▸ **What needs to be done**: Please restate the records that follow word for word, omitting any images.

======== Materials provided ========

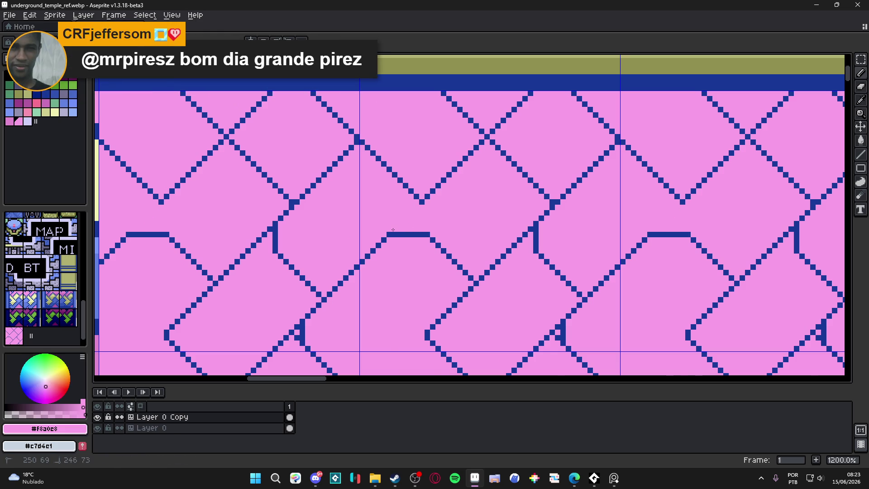
scroll(411, 215, "down", 5)
scroll(419, 232, "up", 6)
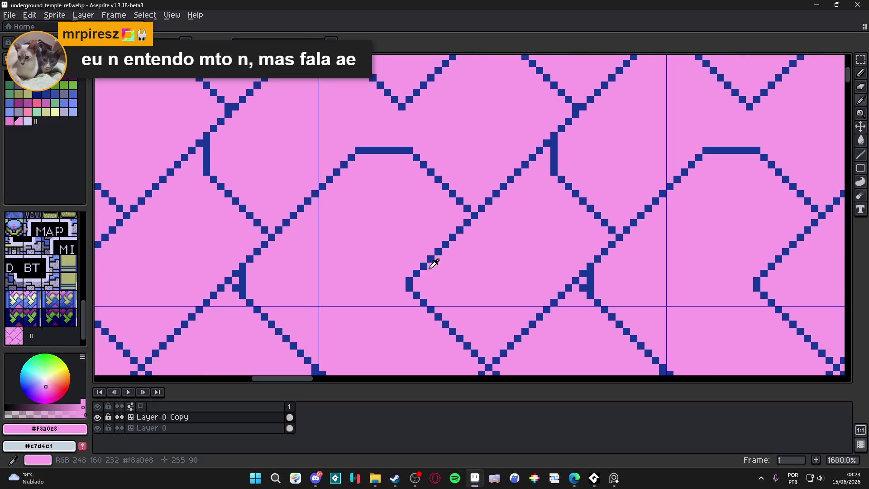
Step: Draw a vertical blue line at the bend and erase the blue bracket and stray pixels with pink
left_click(435, 256, "alt")
left_click_drag(431, 263, 431, 307)
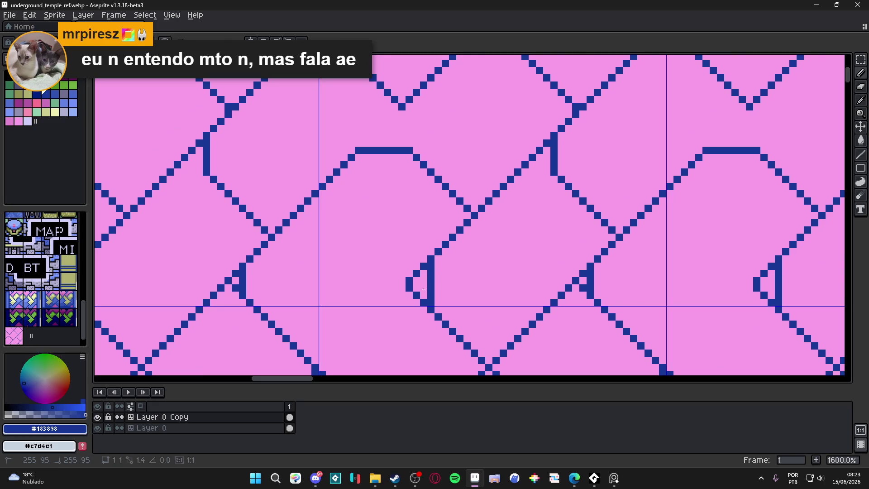
left_click(424, 259, "alt")
left_click(424, 303)
left_click_drag(416, 274, 410, 289)
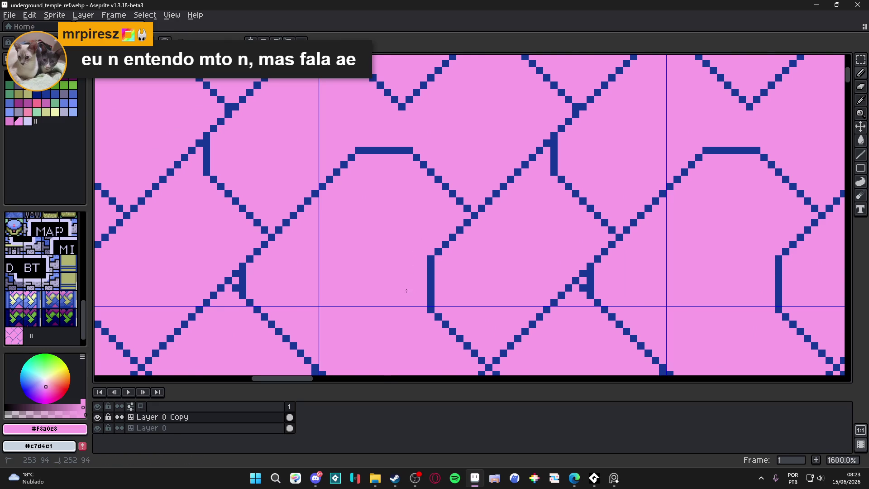
scroll(410, 287, "down", 3)
scroll(410, 287, "up", 1)
scroll(441, 315, "down", 2)
scroll(415, 277, "down", 1)
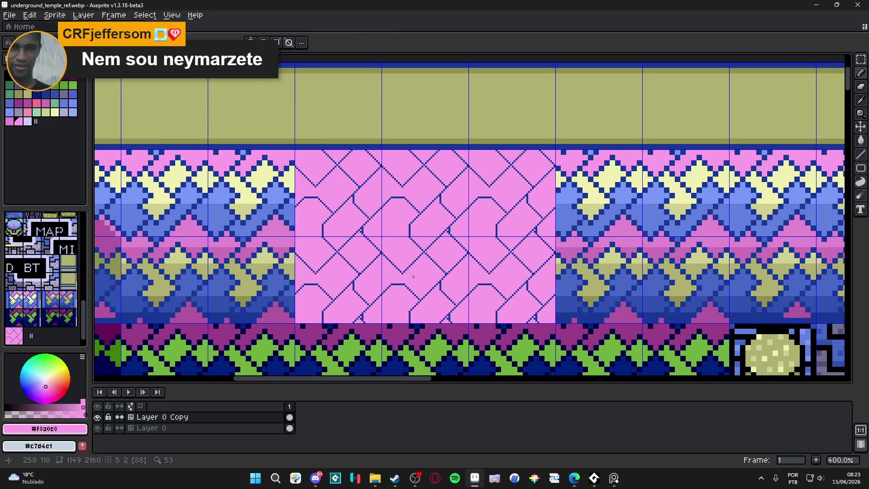
scroll(403, 273, "up", 4)
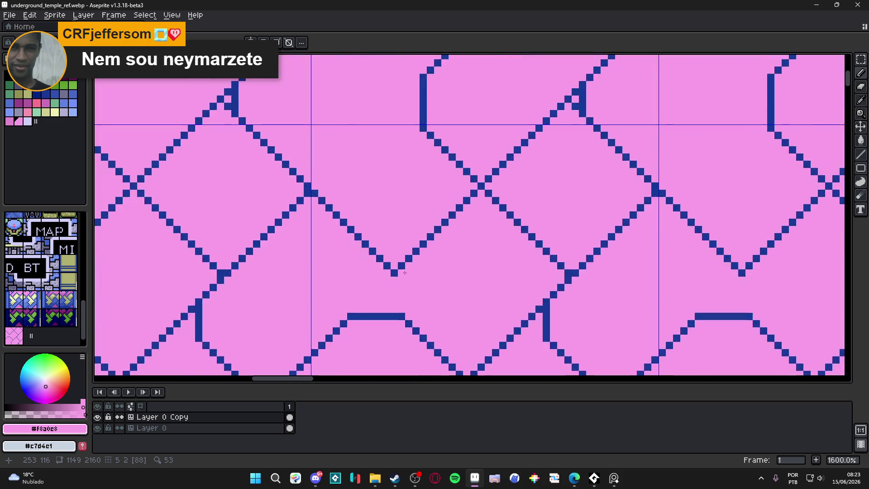
scroll(396, 276, "up", 4)
scroll(396, 275, "down", 6)
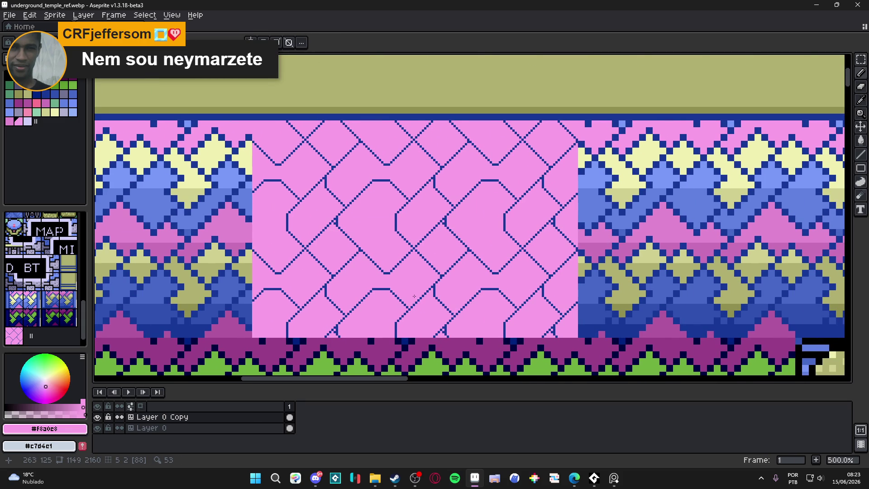
scroll(318, 230, "up", 2)
scroll(319, 230, "up", 3)
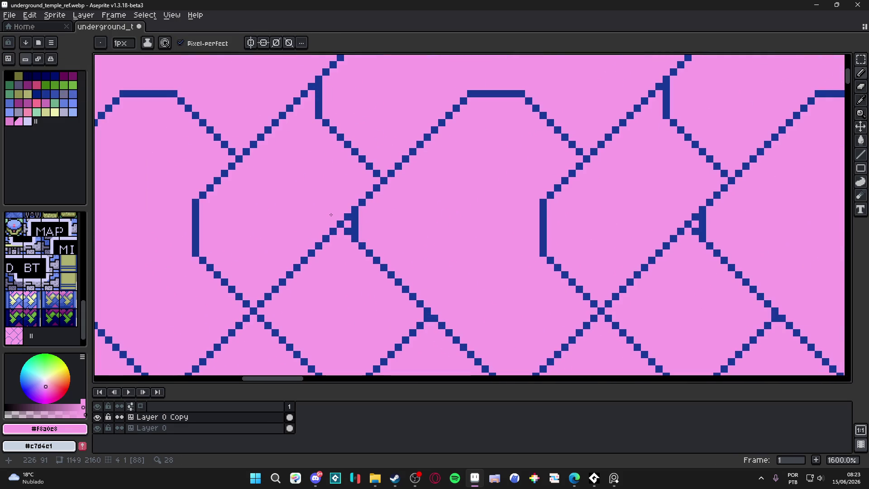
left_click(348, 218)
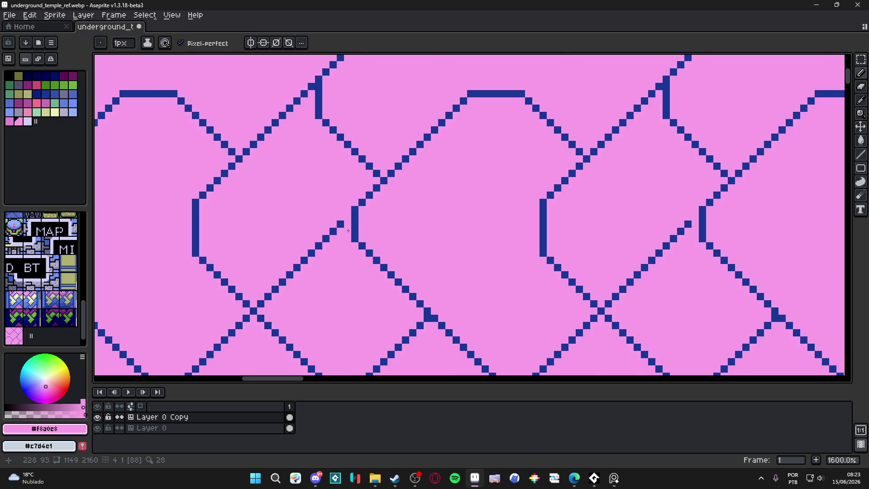
scroll(348, 230, "down", 3)
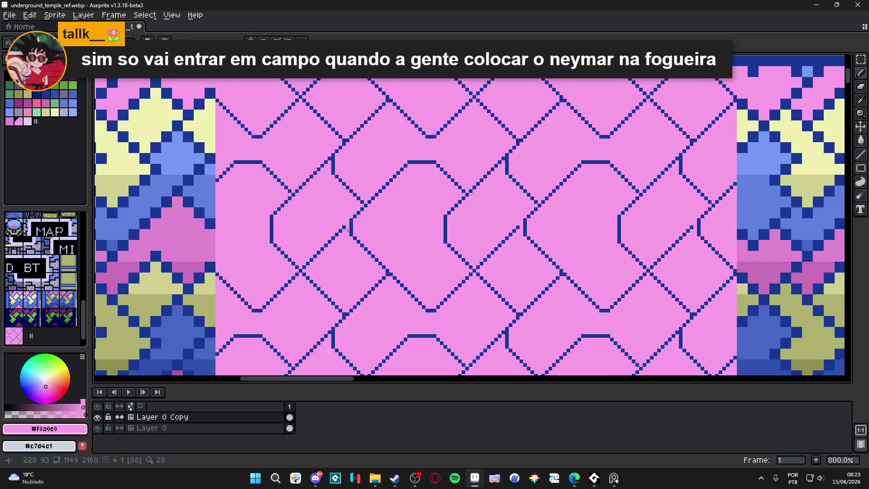
scroll(349, 230, "down", 1)
scroll(351, 236, "down", 1)
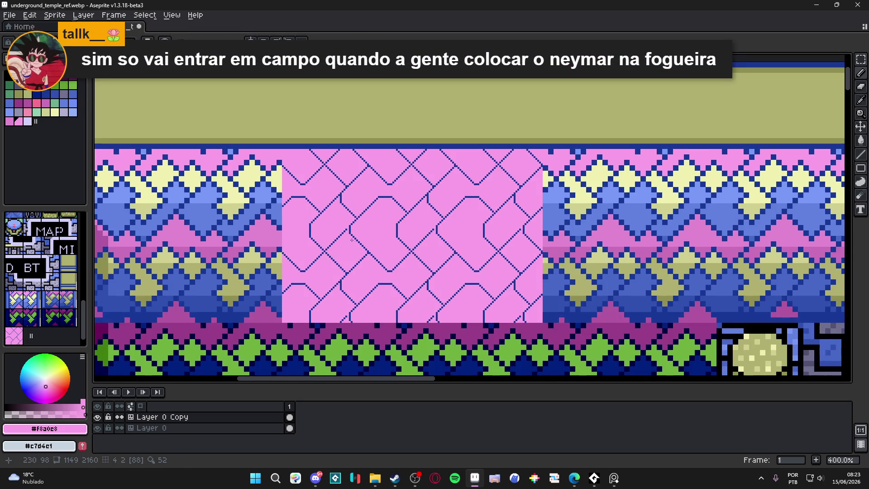
scroll(345, 236, "up", 1)
scroll(343, 234, "up", 5)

========

▸ **Written response**:
scroll(411, 215, "down", 5)
scroll(419, 232, "up", 6)
Step: Draw a vertical blue line at the bend and erase the blue bracket and stray pixels with pink
left_click(435, 256, "alt")
left_click_drag(431, 263, 431, 307)
left_click(424, 259, "alt")
left_click(424, 303)
left_click_drag(416, 274, 410, 289)
scroll(410, 287, "down", 3)
scroll(410, 287, "up", 1)
scroll(441, 315, "down", 2)
scroll(415, 277, "down", 1)
scroll(403, 273, "up", 4)
scroll(396, 276, "up", 4)
scroll(396, 275, "down", 6)
scroll(318, 230, "up", 2)
scroll(319, 230, "up", 3)
left_click(348, 218)
scroll(348, 230, "down", 3)
scroll(349, 230, "down", 1)
scroll(351, 236, "down", 1)
scroll(345, 236, "up", 1)
scroll(343, 234, "up", 5)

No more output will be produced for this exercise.